Extrait du texte =
Musulmans sous pression en Europe
Une période dure et angoissante, celle que vivent les musulmans d’Europe. Encore plus dure celle qui s’annonce. Dans le radar de l’actualité sanglante et anxiogène, ils sont pointés du doigt, accusés de complicité passive avec des démarches violentes, sommés de prendre de la distance avec les discours et les postures de haines que certains, au nom de leur appartenance à cette communauté et à cette religion, commettent des actes de rupture et s’inscrivent des démarches et des logiques terroristes.
Par Mustapha Tossa
Après un faisceau d’appréhensions, Bruxelles a été le coup de grâce qui avait fini par installer d’effrayantes certitudes dans l’esprit de beaucoup. La première est celle du milieu incubateur incarné physiquement par ce tristement célèbre quartier de Molenbeek dans lequel un terroriste en fuite, Salah Abdessalam a pu disparaître pendant quatre longs mois, ce qui est une interminable éternité dans la traque terroriste d’un homme clairement identifié. Le seconde est ce cliché effrayant de l’existence d’une cinquième colonne prête à offrir des ressources humaines à l’exécution d’agendas terroristes planifié depuis la Syrie ou la Libye où certaines régions du Sahel, devenus depuis les quartiers généraux des entreprises de la terreur.
Cet état d’esprit est de nature à donner un grand coup de fouet à l’atmosphère islamophobe qui s’est installée dans les opinions européens. Échaudées par les vagues de réfugiés qui s’abattent sur les rives de l’Union, les actes islamophobes sont en constante croissance. Violences physiques, et attaques contre les biens des personnes, la situation fut comme tellement graves et inquiétante par le gouvernement français qu’il vient de lancer une campagne de clips vidéos dénonçant le racisme, l’antisémitisme et la xénophobie.

Extrait de données =
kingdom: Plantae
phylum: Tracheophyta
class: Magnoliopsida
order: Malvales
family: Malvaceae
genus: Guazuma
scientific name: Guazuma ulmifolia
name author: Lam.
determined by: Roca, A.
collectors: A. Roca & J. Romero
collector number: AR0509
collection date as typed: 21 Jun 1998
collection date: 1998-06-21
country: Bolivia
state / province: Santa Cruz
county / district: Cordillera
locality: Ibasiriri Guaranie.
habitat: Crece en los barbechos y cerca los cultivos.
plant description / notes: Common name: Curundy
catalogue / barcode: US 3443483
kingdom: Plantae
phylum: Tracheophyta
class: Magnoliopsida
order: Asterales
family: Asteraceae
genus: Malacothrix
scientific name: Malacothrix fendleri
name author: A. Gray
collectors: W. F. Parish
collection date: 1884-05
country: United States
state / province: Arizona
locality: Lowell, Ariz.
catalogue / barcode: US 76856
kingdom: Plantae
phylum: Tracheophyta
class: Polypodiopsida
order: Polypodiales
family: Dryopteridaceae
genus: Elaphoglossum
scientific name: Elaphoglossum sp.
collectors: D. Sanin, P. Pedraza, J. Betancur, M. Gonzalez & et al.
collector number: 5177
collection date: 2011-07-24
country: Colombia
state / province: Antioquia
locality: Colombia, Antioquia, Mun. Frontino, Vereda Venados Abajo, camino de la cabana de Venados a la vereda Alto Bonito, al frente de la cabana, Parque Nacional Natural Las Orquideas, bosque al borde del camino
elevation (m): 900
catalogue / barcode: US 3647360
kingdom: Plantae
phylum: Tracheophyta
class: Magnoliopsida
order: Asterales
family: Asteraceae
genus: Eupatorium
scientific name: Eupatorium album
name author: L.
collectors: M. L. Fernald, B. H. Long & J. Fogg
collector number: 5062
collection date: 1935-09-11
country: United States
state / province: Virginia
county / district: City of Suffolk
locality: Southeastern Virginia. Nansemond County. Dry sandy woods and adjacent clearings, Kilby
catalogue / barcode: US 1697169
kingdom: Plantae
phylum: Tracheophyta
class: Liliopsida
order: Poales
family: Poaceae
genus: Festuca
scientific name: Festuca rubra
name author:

Consigne 1 =
Dans le texte sur les musulmans en Europe, quels sont les phénomènes que dénonce la campagne de clips vidéos lancée par le gouvernement français ? Citez-les tous.
Consigne 2 =
Répondez aux questions suivantes d'après le texte sur les musulmans en Europe.
(a) Qui signe ce texte ?
(b) Quelle ville a été le « coup de grâce » qui a installé d'effrayantes certitudes dans l'esprit de beaucoup ?
(c) Pendant combien de temps Salah Abdessalam a-t-il pu disparaître dans le quartier de Molenbeek ?
Consigne 3 =
Poursuivez le texte sur les musulmans en Europe par un paragraphe qui suit sa dernière phrase.

Réponse 1 =
Le racisme, l'antisémitisme et la xénophobie.

Réponse 2 =
(a) Mustapha Tossa.
(b) Bruxelles.
(c) Pendant quatre longs mois.

Réponse 3 =
Il faut dire que les postures et le discours racistes sont sont libérés. Récemment deux événements distincts ont donné le tempo de l’ambiance. Le premier est cet acte symboliquement violent d’accrocher deux têtes de cochons à la porte de la résidence de l’ambassadeur du Maroc à Paris. La signature est aussi identifiable que le message de xénophobie est clair. Ce triste événement rappelle étrangement les démarches de certains groupes de l’extrême droite qui profitant de l’anonymat de la nuit souillent les mosquées et les carrés musulmans dans les cimetières.
Le second concerne les sulfureuses déclarations de la ministre française de l’enfance et des droits de la femme Laurence rossignol qui, en stigmatisant les maisons de mode et de haute couture qui tentent d’investir dans le création de vêtements ou de style dit "islamique" accusées de militer pour "la promotion de l’enfermement du corps de la femme", elle se laissa entraîner dans cet étrange dérapage : " Il y a des femmes qui choisissent, il y avait aussi des nègres afric… des nègres américains qui étaient pour l’esclavage".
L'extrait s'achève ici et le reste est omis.